Assignment: Without including any images, repeat the data exactly.

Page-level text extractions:
'''

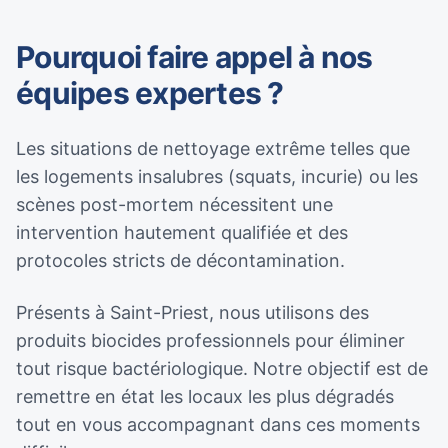
Pourquoi faire appel à nos
équipes expertes ?
Les situations de nettoyage extrême telles que
les logements insalubres (squats, incurie) ou les
scènes post-mortem nécessitent une
intervention hautement qualifiée et des
protocoles stricts de décontamination.
Présents à Saint-Priest, nous utilisons des
produits biocides professionnels pour éliminer
tout risque bactériologique. Notre objectif est de
remettre en état les locaux les plus dégradés
tout en vous accompagnant dans ces moments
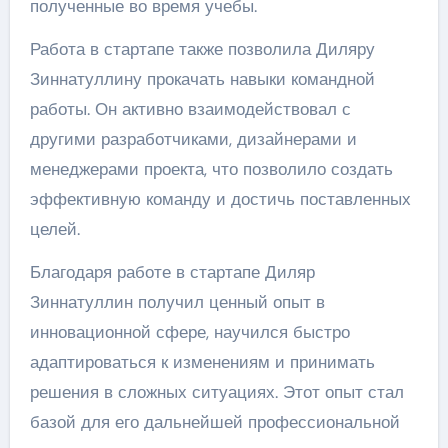
полученные во время учебы.
Работа в стартапе также позволила Диляру
Зиннатуллину прокачать навыки командной
работы. Он активно взаимодействовал с
другими разработчиками, дизайнерами и
менеджерами проекта, что позволило создать
эффективную команду и достичь поставленных
целей.
Благодаря работе в стартапе Диляр
Зиннатуллин получил ценный опыт в
инновационной сфере, научился быстро
адаптироваться к изменениям и принимать
решения в сложных ситуациях. Этот опыт стал
базой для его дальнейшей профессиональной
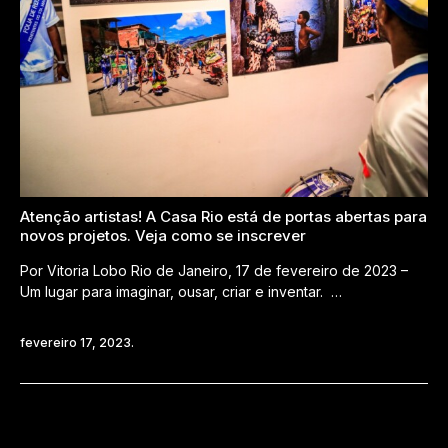
Atenção artistas! A Casa Rio está de portas abertas para
novos projetos. Veja como se inscrever
Por Vitoria Lobo Rio de Janeiro, 17 de fevereiro de 2023 –
Um lugar para imaginar, ousar, criar e inventar. …
fevereiro 17, 2023.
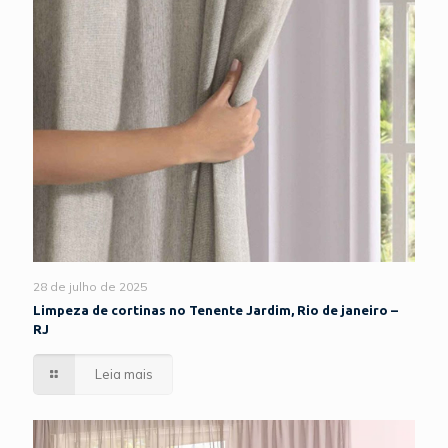
28 de julho de 2025
Limpeza de cortinas no Tenente Jardim, Rio de janeiro –
RJ
Leia mais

'''

Task solution:
Pourquoi faire appel à nos
équipes expertes ?
Les situations de nettoyage extrême telles que
les logements insalubres (squats, incurie) ou les
scènes post-mortem nécessitent une
intervention hautement qualifiée et des
protocoles stricts de décontamination.
Présents à Saint-Priest, nous utilisons des
produits biocides professionnels pour éliminer
tout risque bactériologique. Notre objectif est de
remettre en état les locaux les plus dégradés
tout en vous accompagnant dans ces moments
полученные во время учебы.
Работа в стартапе также позволила Диляру
Зиннатуллину прокачать навыки командной
работы. Он активно взаимодействовал с
другими разработчиками, дизайнерами и
менеджерами проекта, что позволило создать
эффективную команду и достичь поставленных
целей.
Благодаря работе в стартапе Диляр
Зиннатуллин получил ценный опыт в
инновационной сфере, научился быстро
адаптироваться к изменениям и принимать
решения в сложных ситуациях. Этот опыт стал
базой для его дальнейшей профессиональной
Atenção artistas! A Casa Rio está de portas abertas para
novos projetos. Veja como se inscrever
Por Vitoria Lobo Rio de Janeiro, 17 de fevereiro de 2023 –
Um lugar para imaginar, ousar, criar e inventar. …
fevereiro 17, 2023.
28 de julho de 2025
Limpeza de cortinas no Tenente Jardim, Rio de janeiro –
RJ
Leia mais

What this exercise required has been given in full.